The legislation would overturn the Minnesota State High School League’s recent decision to allow boys who think they are girls to play on the girls’ sports team. The legislation would also require public schools to provide restrooms, locker rooms, changing rooms and shower rooms for the exclusive use of either the male sex or the female sex, allowing for additional accommodations to be made if needed.
A poll was released last month that found 90% of Minnesota voters–Republicans, Democrats and Independents–support student physical privacy, which includes separating biological girls and boys.
“We’ve seen the public express outrage over the Minnesota State High School League’s actions,” said Doyle. “Over 10,000 calls and emails came into the MSHSL Board from all over the state, and people showed up in force for both MSHSL Board comment meetings.”

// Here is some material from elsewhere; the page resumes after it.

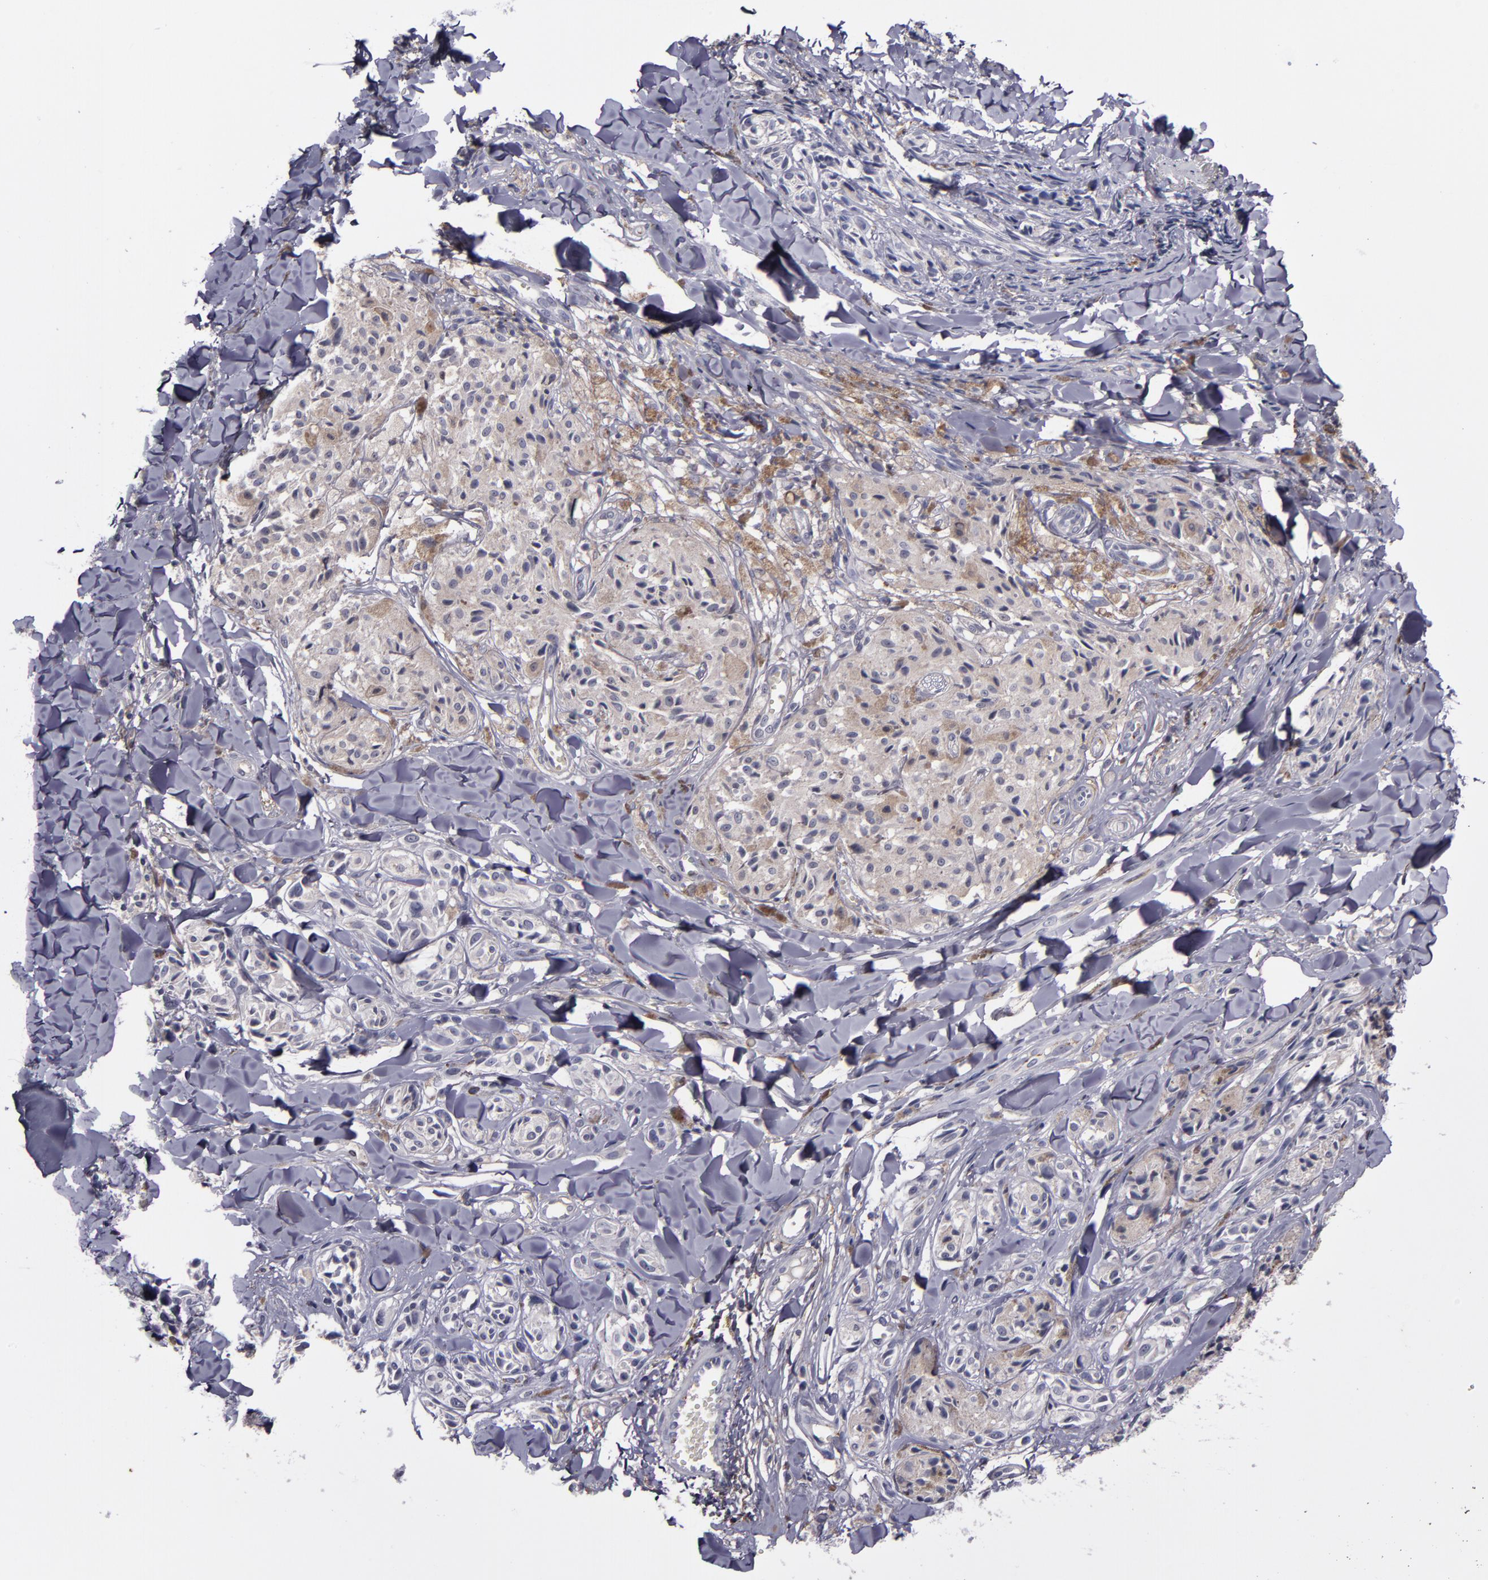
{"staining": {"intensity": "negative", "quantity": "none", "location": "none"}, "tissue": "melanoma", "cell_type": "Tumor cells", "image_type": "cancer", "snomed": [{"axis": "morphology", "description": "Malignant melanoma, Metastatic site"}, {"axis": "topography", "description": "Skin"}], "caption": "The micrograph reveals no staining of tumor cells in melanoma. The staining is performed using DAB (3,3'-diaminobenzidine) brown chromogen with nuclei counter-stained in using hematoxylin.", "gene": "MFGE8", "patient": {"sex": "female", "age": 66}}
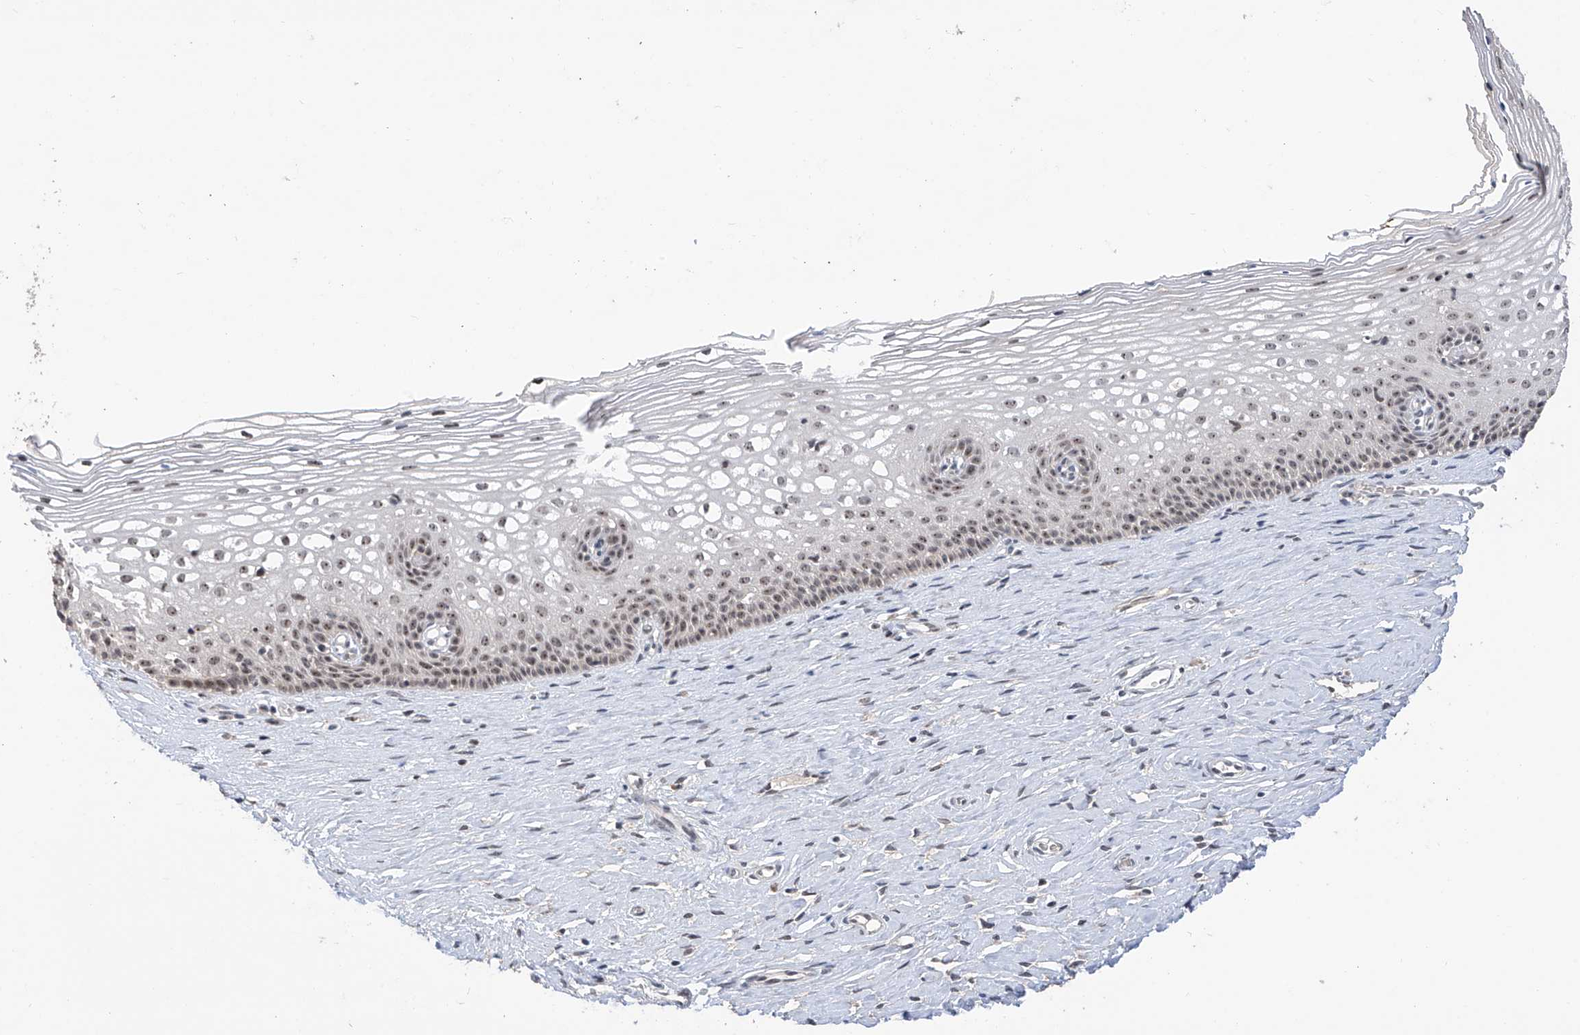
{"staining": {"intensity": "negative", "quantity": "none", "location": "none"}, "tissue": "cervix", "cell_type": "Glandular cells", "image_type": "normal", "snomed": [{"axis": "morphology", "description": "Normal tissue, NOS"}, {"axis": "topography", "description": "Cervix"}], "caption": "An immunohistochemistry micrograph of benign cervix is shown. There is no staining in glandular cells of cervix. Nuclei are stained in blue.", "gene": "C1orf131", "patient": {"sex": "female", "age": 33}}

“Support for student physical privacy was the number one call-in topic at the gubernatorial debate,” Doyle pointed out. “With the Minneapolis schools now allowing students to ‘self-select’ the bathroom of their gender choice, and with the St. Paul Schools poised to implement similar policies defining male and female as nothing more than an expression, it’s clear that legislators need to provide protection of all students who will actually lose all privacy under these policies.”
“Our children are not guinea pigs, and we cannot allow them to be used as a social experiment,” stated Doyle.
“CPLAction will be informing the public about the pending legislation and urging them to voice their support to legislators,” continued Doyle. “We look forward to getting the word out that parents have a remedy they can support.”